Abseleration, absity, absition… Jerk, snap, crackle, pop
A couple of the derivatives and integrals of position $\vec s$ are the following. We do not assign them symbols here as they are rare:
- Abseleration is the integral of absity: $\int\int\int \vec s\,\mathrm dt \,\mathrm dt \,\mathrm dt$ with units of $\mathrm{m\cdot s^3}$,
- absity the integral of absition: $\int\int \vec s\,\mathrm dt \,\mathrm dt$ with units of $\mathrm{m\cdot s^2}$, and
- absition the integral of position: $\int \vec s\,\mathrm dt$ with units of $\mathrm{m\cdot s}$.
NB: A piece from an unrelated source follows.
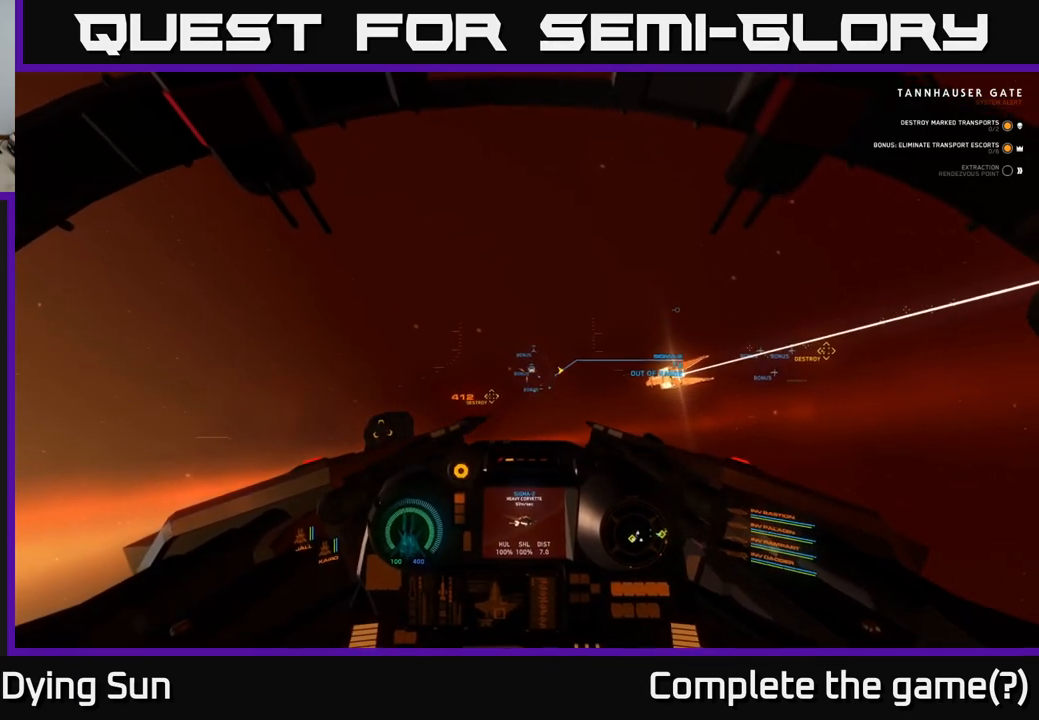
{"buttons": ["L2"], "left_stick": "center", "right_stick": "right", "events": [[100, "right_stick", "right"], [233, "R1", "down"], [250, "right_stick", "center"], [350, "R1", "up"], [500, "right_stick", "right"]]}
- Jerk is the derivative of acceleration: $\frac{\mathrm d^3\vec s}{\mathrm dt^3}$ with units of $\mathrm{m/s^3}$,
- Snap the derivative of jerk: $\frac{\mathrm d^4\vec s}{\mathrm dt^4}$ with units of $\mathrm{m/s^4}$,
- Crackle the derivative of snap: $\frac{\mathrm d^5\vec s}{\mathrm dt^5}$ with units of $\mathrm{m/s^5}$, and
- Pop the derivative of crackle: $\frac{\mathrm d^6\vec s}{\mathrm dt^6}$ with units of $\mathrm{m/s^6}$.